Now, consider the stimulus checks. We as a society are getting very used to them. I’ve already received almost $10,000 this year for my family, and if we’re eligible for the latest round, that will be about $13,000 from Uncle Joe.

All in all, it’s starting to feel like I’m receiving a universal basic income, and, with it, a dangerous new cycle of dependence and expectation. Who are you going to vote for — the guy who says it’s time for the stimulus payments to end, or the one who promises you another check?

The reward of federal money could also be why we are still burdened with masks and virus restrictions in Indiana. Despite about a third of states dropping or never having implemented mask mandates, our Republican Gov. Eric Holcomb still hasn’t budged. The way state legislators can force Holcomb to drop COVID-19 rules is by terminating his state of emergency, which has been renewed 12 times and is now going into its second year.

Now more than one-fourth of our state’s House of Representatives are behind the bill, but it doesn’t appear to be going anywhere — even though the author of the bill says he believes he has the votes to pass it. Maddeningly, despite the support to do so, the Republican chairman of the committee, Dan Leonard, won’t move it forward and put an end to the madness.

Why? Federal funding, of course, according to Leah Wilson, a health advocate familiar with the matter and fellow supporter of this bill. Leonard claims if we drop the emergency, we lose a heck of a lot of money. He’s clearly not considering that the state and counties are already sitting on excess piles of money, as noted above. Moreover, Leonard and others don’t seem to realize that there’s also another greater cost: our freedoms.

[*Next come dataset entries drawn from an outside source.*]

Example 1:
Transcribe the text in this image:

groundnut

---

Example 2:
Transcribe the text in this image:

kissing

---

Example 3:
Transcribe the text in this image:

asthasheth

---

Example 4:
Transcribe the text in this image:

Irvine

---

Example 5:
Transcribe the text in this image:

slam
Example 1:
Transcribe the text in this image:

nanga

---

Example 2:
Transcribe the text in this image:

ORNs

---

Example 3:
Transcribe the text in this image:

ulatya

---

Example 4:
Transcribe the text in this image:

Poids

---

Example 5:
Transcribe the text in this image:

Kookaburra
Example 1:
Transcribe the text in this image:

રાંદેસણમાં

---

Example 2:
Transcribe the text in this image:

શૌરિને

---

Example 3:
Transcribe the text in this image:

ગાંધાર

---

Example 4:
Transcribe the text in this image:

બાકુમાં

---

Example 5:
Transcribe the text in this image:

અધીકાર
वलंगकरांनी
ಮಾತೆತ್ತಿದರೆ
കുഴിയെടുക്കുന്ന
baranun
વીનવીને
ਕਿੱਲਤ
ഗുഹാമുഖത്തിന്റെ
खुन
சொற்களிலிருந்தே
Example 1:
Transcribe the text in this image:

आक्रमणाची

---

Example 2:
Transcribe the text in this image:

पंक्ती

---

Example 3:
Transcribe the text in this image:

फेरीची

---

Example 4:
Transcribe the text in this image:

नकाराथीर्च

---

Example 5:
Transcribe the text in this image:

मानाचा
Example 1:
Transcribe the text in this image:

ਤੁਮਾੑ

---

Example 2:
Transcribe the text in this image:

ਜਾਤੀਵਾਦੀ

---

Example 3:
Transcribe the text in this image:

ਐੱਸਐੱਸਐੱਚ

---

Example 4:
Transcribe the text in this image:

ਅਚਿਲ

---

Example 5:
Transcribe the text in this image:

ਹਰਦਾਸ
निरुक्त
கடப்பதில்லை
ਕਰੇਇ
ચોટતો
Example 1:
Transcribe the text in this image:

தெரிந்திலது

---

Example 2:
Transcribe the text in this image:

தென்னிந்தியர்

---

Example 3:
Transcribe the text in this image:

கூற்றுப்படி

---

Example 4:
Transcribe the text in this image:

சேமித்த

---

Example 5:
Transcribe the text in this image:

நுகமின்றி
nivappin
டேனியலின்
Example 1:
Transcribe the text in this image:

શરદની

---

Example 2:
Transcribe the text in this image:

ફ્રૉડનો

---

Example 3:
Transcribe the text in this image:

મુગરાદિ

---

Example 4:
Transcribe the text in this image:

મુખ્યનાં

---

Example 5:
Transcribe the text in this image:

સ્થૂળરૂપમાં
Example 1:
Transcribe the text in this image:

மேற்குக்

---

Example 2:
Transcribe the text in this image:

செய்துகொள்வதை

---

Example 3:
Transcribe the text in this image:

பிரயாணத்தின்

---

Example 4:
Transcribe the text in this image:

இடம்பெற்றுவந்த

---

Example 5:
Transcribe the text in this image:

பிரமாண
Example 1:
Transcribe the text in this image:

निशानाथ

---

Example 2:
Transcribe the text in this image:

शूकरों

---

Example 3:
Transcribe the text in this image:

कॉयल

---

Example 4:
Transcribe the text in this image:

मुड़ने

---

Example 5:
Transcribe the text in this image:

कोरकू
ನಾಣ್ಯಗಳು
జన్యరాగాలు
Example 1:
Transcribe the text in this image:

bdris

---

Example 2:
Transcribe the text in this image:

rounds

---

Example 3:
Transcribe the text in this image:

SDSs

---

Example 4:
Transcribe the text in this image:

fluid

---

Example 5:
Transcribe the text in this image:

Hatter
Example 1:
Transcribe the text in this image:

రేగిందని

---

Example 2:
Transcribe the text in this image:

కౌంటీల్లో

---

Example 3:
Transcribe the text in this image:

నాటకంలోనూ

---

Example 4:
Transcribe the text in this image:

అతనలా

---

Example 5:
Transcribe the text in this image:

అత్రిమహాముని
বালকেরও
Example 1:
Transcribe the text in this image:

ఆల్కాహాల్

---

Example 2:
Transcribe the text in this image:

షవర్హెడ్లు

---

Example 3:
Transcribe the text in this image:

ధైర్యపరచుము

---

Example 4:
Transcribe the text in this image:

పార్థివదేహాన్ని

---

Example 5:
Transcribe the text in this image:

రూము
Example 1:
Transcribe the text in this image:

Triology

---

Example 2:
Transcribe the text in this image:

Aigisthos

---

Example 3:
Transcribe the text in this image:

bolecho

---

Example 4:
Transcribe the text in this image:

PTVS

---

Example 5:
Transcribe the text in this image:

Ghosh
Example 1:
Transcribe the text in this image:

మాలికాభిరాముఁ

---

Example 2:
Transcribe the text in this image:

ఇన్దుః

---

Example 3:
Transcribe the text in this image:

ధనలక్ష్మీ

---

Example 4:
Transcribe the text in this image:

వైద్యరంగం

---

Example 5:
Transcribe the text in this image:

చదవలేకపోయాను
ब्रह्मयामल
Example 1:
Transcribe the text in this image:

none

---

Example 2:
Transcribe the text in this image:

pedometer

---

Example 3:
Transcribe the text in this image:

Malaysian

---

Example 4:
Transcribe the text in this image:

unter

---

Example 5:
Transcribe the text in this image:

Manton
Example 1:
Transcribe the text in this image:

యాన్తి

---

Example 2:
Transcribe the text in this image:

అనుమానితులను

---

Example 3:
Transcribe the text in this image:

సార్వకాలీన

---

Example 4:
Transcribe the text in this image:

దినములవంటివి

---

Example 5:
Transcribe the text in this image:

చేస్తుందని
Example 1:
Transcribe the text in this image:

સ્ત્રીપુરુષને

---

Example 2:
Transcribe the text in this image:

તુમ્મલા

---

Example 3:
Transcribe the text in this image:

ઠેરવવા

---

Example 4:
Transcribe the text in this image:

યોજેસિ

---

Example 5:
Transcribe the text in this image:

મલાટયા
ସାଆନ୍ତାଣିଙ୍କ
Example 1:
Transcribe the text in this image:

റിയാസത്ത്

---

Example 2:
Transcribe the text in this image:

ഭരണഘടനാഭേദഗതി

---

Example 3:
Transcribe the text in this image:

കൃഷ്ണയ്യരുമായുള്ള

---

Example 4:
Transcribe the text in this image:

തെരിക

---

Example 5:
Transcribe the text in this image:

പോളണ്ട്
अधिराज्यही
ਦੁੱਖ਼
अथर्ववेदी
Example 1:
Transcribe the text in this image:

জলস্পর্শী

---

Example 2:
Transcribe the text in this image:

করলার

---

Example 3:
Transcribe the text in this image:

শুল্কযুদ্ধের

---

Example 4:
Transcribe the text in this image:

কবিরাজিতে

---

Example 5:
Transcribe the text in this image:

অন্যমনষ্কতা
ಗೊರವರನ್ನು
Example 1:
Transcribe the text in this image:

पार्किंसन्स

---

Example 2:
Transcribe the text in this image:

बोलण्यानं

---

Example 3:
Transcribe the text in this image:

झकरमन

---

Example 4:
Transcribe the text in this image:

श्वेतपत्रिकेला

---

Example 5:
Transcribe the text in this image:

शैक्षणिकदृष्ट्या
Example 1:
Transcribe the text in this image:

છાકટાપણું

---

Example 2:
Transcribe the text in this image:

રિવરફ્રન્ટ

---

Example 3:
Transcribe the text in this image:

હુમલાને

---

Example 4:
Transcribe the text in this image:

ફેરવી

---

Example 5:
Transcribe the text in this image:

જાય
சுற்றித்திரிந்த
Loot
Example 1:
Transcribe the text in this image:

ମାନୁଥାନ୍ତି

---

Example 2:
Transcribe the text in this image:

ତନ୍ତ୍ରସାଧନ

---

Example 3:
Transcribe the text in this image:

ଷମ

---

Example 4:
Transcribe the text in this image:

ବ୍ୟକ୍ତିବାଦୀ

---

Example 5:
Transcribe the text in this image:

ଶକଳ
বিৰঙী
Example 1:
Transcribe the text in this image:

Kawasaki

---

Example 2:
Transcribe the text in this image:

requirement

Money has a way of making us lose focus. It’s great at first, but then you realize what you’ve lost by taking it. As Gerald Ford once put it, “If your government is big enough to give you everything you want, it is big enough to take away from you everything you have.” As we eagerly await the next COVID-19 relief check in our bank accounts, we’d do well to remember those words, and recall that everything, everything, ultimately carries a price.